→ **Task item**
Below are some records. Retype exactly the lines from the one containing "Bezdrôtová stolová nabíjačka" through the one containing "v Týně nad Vltavou, byla určena pro jedinou", both included, skipping every picture.

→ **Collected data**

::::::::

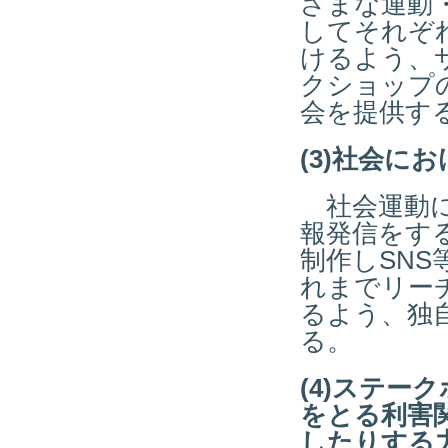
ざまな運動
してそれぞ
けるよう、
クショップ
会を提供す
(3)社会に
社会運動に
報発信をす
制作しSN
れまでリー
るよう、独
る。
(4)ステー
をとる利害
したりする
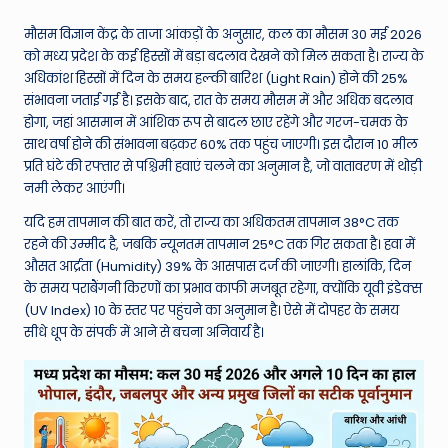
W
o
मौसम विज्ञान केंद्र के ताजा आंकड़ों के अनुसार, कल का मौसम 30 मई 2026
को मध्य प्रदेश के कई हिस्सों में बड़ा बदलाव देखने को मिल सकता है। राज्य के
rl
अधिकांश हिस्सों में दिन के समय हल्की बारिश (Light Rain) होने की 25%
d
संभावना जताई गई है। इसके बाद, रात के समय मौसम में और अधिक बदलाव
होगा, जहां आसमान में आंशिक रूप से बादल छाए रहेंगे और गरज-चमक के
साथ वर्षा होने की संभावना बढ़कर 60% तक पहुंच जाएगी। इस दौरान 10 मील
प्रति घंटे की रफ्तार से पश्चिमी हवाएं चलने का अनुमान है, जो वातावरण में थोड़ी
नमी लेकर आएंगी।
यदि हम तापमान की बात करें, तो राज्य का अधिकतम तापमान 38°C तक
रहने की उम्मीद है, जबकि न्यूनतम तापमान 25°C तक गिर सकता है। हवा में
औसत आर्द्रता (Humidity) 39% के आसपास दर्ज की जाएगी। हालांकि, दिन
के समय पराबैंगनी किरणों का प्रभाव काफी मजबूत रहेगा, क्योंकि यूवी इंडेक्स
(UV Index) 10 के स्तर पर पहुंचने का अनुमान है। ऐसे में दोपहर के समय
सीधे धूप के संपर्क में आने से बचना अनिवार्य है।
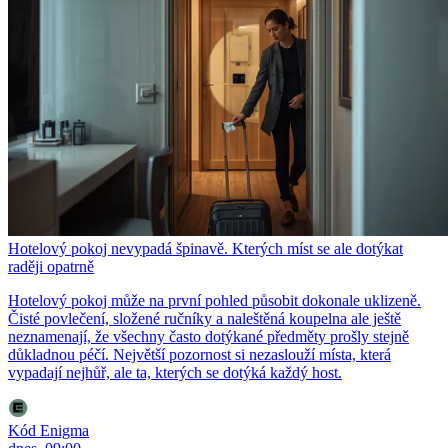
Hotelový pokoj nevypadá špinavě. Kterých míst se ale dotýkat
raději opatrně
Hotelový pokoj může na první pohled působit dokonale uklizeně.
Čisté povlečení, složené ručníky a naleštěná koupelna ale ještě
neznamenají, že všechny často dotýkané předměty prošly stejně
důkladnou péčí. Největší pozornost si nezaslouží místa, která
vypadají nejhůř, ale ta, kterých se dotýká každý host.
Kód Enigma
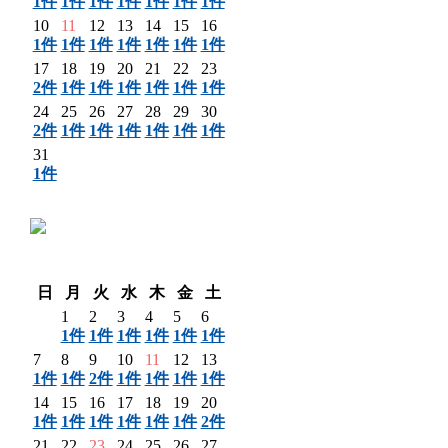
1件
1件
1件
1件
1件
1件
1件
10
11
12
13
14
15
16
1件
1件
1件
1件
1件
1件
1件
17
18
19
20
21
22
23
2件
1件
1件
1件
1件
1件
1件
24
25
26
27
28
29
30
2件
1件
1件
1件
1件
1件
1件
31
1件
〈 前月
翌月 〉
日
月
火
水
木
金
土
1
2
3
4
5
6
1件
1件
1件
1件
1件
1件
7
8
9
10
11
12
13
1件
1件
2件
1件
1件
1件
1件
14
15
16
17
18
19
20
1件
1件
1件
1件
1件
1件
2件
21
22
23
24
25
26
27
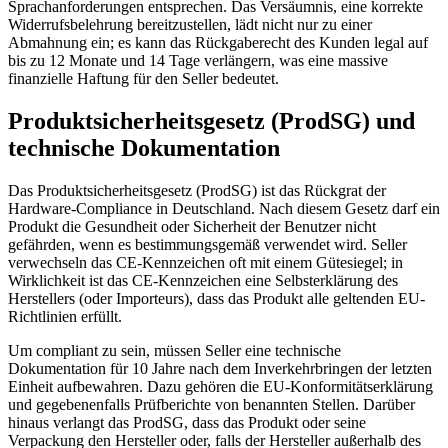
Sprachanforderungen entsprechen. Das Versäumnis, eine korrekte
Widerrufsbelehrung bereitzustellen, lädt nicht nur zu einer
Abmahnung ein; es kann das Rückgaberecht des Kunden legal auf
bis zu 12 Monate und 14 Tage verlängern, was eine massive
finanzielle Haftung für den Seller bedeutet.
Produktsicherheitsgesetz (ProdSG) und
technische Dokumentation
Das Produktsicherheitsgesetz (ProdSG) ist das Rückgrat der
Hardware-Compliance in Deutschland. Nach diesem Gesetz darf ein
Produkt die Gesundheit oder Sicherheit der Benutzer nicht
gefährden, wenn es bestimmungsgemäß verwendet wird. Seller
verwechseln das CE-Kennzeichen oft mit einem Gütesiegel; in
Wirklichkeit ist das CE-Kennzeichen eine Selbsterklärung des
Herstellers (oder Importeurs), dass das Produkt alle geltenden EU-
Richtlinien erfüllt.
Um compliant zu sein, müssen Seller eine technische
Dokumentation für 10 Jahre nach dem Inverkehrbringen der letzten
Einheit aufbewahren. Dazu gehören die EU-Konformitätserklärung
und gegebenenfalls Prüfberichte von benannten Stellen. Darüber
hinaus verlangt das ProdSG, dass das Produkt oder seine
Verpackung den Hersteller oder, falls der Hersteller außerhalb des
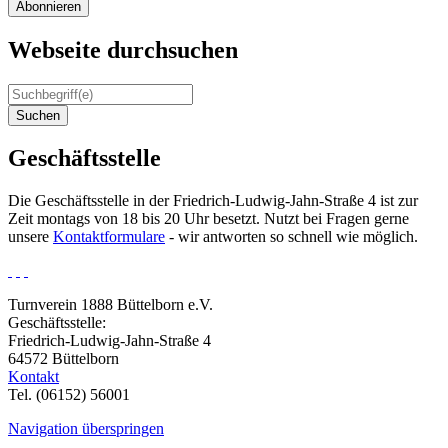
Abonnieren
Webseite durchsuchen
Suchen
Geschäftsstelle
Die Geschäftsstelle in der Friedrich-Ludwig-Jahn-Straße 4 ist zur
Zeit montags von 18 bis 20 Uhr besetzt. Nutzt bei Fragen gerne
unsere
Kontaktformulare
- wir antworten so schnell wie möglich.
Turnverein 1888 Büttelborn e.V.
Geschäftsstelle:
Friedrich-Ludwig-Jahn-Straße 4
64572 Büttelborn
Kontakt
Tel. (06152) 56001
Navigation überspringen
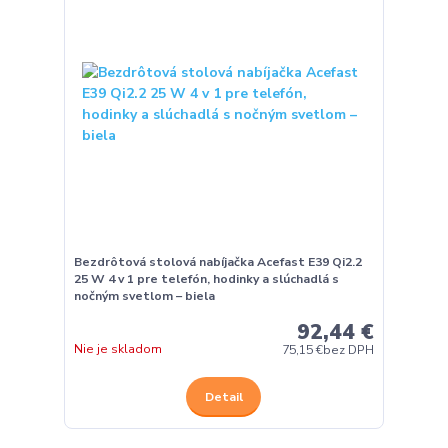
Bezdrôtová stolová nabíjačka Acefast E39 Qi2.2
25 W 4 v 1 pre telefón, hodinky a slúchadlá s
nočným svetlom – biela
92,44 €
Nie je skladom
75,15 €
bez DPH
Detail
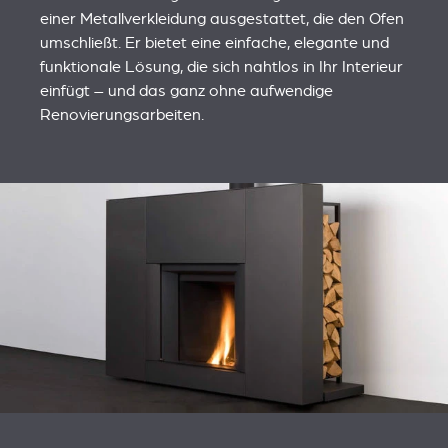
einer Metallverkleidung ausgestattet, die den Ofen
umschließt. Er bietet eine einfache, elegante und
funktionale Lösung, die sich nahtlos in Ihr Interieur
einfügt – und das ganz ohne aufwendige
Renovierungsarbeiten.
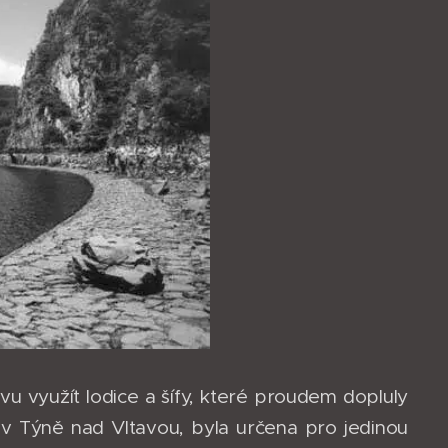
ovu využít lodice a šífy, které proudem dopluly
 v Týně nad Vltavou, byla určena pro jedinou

::::::::

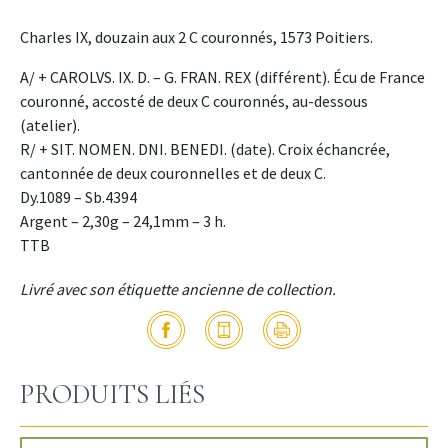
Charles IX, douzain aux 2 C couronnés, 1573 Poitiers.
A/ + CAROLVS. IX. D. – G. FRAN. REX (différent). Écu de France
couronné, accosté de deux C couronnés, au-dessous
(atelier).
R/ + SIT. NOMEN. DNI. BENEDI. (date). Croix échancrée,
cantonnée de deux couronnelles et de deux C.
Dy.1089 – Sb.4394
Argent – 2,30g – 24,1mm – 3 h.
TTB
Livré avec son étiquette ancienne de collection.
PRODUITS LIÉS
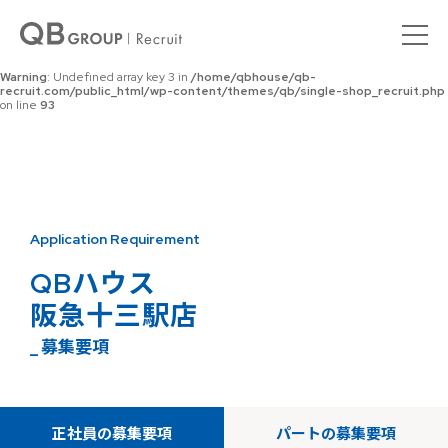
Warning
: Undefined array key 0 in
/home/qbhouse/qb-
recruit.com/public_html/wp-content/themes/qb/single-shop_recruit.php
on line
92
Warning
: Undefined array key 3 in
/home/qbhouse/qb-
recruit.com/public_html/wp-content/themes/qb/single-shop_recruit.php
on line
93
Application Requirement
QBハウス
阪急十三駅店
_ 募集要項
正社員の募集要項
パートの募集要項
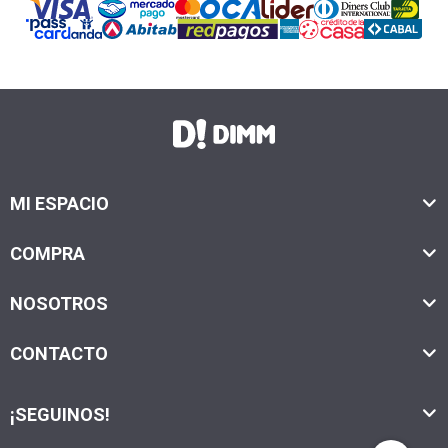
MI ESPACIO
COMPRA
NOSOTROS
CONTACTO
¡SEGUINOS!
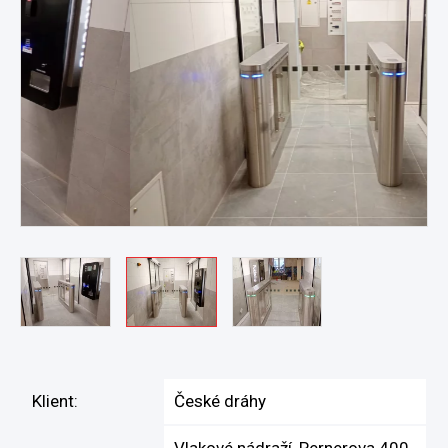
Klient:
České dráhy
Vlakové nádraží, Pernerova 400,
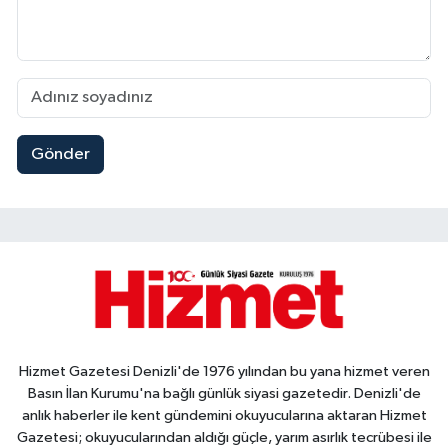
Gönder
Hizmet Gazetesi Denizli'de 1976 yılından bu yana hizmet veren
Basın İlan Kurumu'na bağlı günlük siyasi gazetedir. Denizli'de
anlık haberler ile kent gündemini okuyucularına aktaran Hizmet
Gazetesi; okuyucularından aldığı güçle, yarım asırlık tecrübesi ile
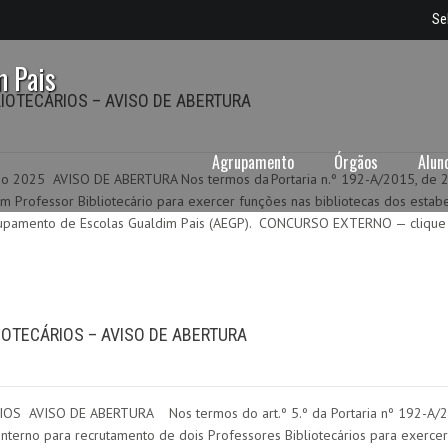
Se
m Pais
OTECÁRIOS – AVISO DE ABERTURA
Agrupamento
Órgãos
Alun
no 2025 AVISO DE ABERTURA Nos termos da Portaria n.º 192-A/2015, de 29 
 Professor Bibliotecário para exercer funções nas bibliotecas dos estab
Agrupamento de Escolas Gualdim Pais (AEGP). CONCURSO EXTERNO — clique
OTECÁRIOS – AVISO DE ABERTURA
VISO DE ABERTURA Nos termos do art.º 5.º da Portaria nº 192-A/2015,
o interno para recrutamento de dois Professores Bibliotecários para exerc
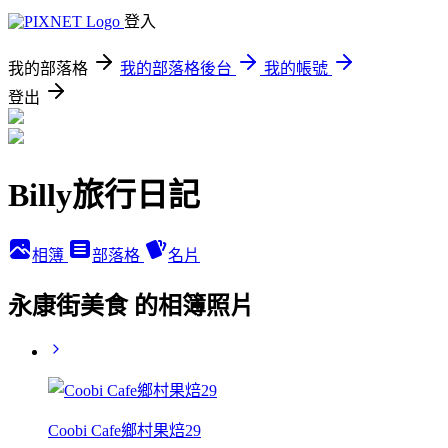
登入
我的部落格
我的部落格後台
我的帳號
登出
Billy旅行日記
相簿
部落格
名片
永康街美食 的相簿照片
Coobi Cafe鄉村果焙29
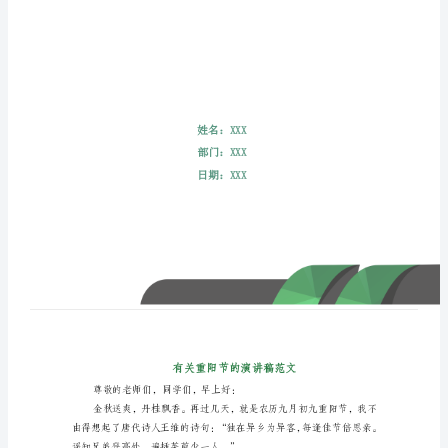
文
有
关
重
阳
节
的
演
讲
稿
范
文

::::::::

→ **Completed exercise**
Bezdrôtová stolová nabíjačka Acefast E39 Qi2.2
25 W 4 v 1 pre telefón, hodinky a slúchadlá s
nočným svetlom – biela
92,44 €
Nie je skladom
75,15 €
bez DPH
Detail
einer Metallverkleidung ausgestattet, die den Ofen
umschließt. Er bietet eine einfache, elegante und
funktionale Lösung, die sich nahtlos in Ihr Interieur
einfügt – und das ganz ohne aufwendige
Renovierungsarbeiten.
ovu využít lodice a šífy, které proudem dopluly
 v Týně nad Vltavou, byla určena pro jedinou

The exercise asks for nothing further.